The governor’s announcement was met with derision from some Republican lawmakers

“Governor Newsom clearly doesn’t understand that Californians are tired of being locked in their homes,” said Sen. Melissa Melendez, R-Lake Elsinore. “He has ignored the calls from parents with children falling behind socially and academically while his own children attend in-person private school. He is ignoring the cries from small business owners struggling to keep their dreams alive, desperately trying to avoid the over 19,000 businesses that have permanently closed.”

Senate Republican Leader Shannon Grove, R-Bakersfield, demanded that the governor provide scientific evidence supporting the stay-at-home order.

“Governor Newsom continues to disrupt life as we know it without releasing the full data behind his decisions or showing the impact his actions are having on our lives,” Grove said. “With all the changing guidelines over the last nine months, evidence-based decision-making has to become the standard and not this hodgepodge approach advanced by the governor.”

But Sen.

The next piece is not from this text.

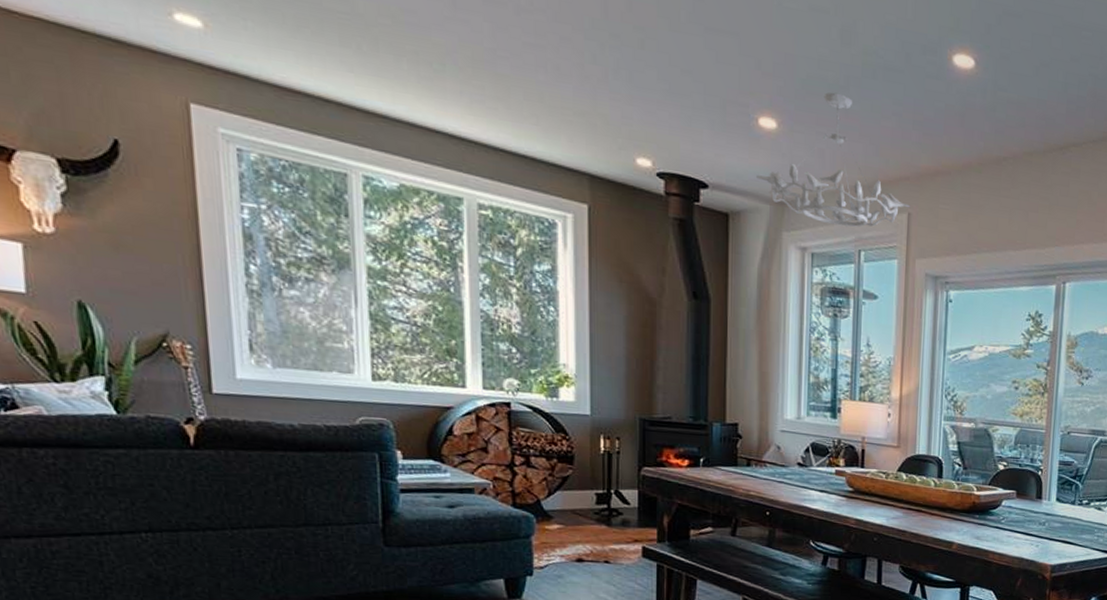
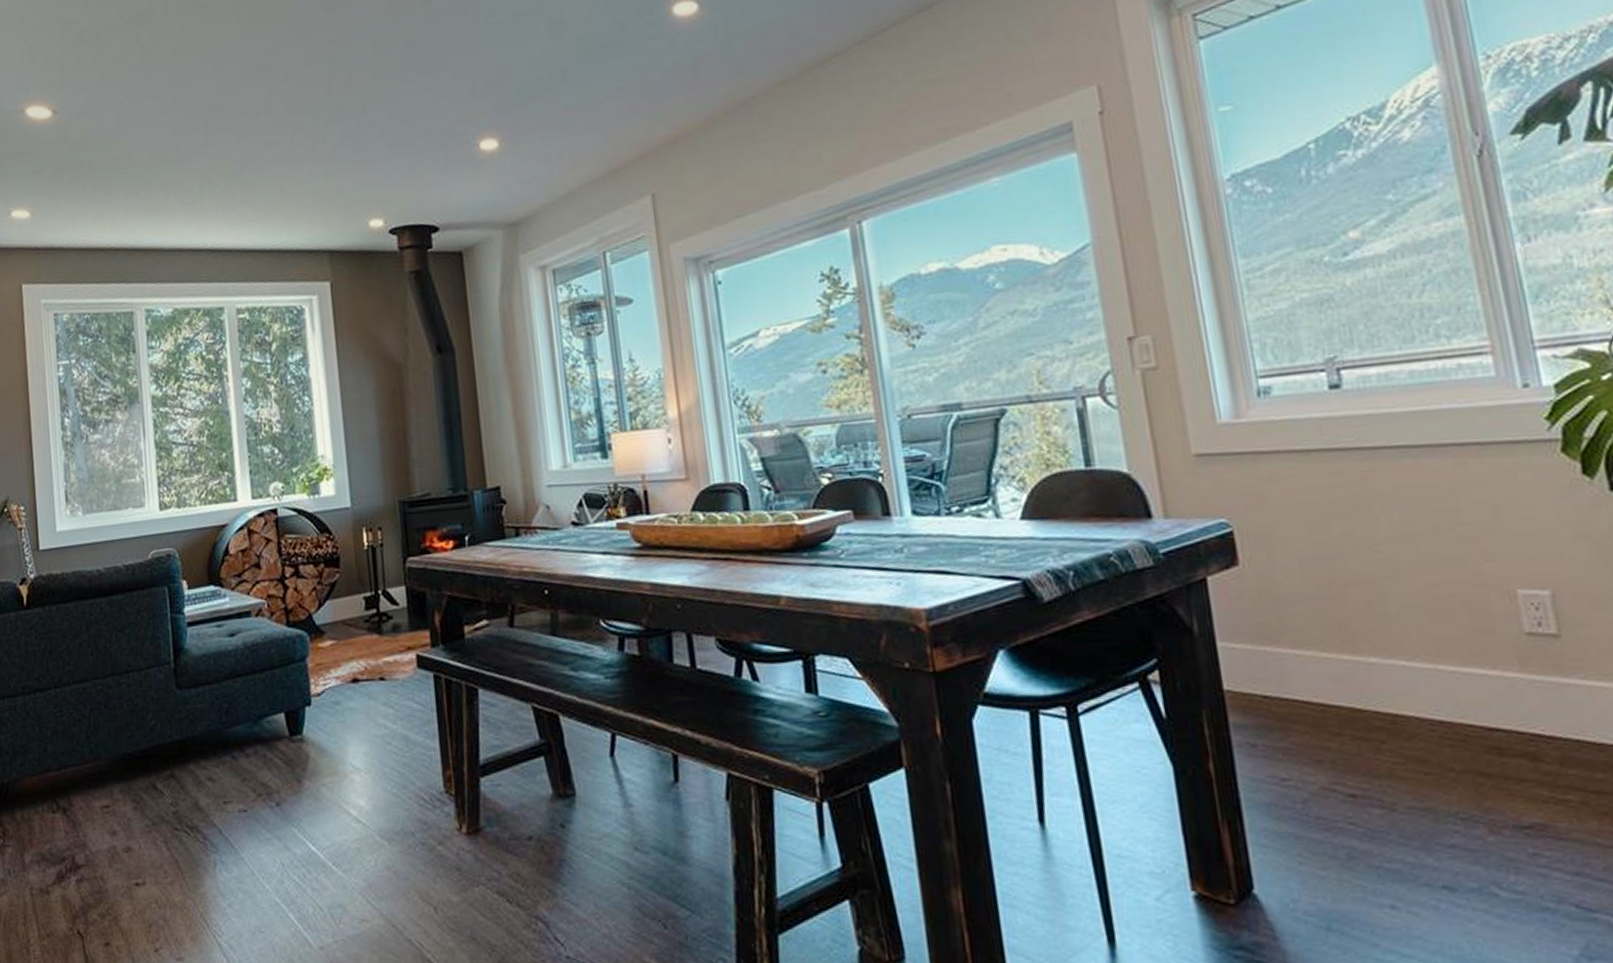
chandelier: present [756,92,911,227] -> none [485,89,654,233]

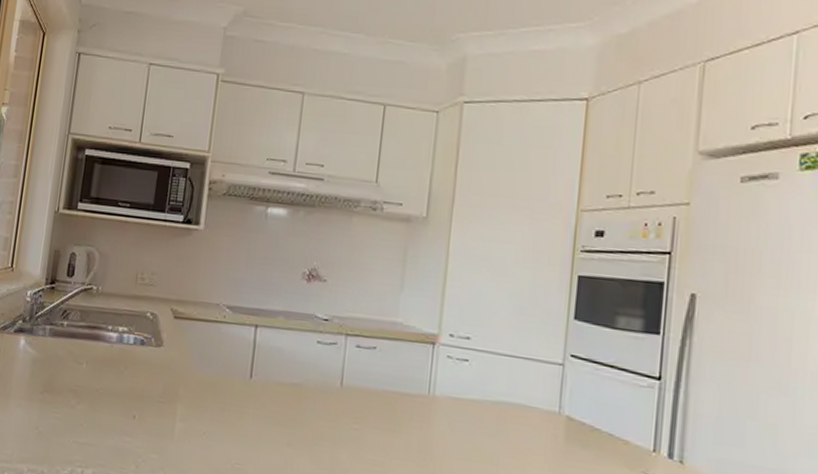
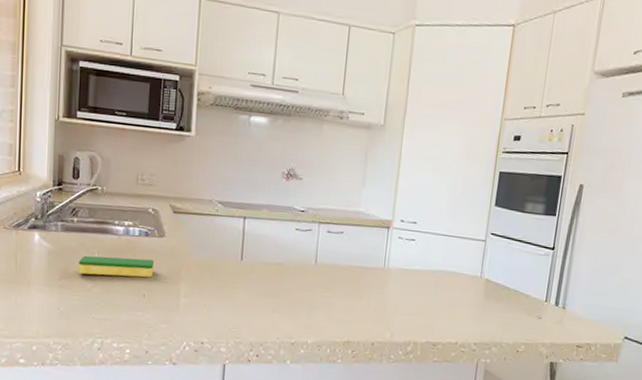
dish sponge: none [62,365,148,395] -> present [78,255,154,278]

Dianne Feinstein, D-California, threw her support behind Newsom, saying skyrocketing case numbers make the action necessary.

“The last eight months have been difficult for everyone,” she said. “The toll of this pandemic on families across the country has been devastating, and the mental, economic and social wellbeing of many Americans is suffering. But we must stay strong and do all we can to save lives. Together we will see it through.”

Updated at 3:33 p.m., Dec. 3, 2020

— City News Service contributed to this report.

Chris Jennewein is Editor & Publisher of Times of San Diego.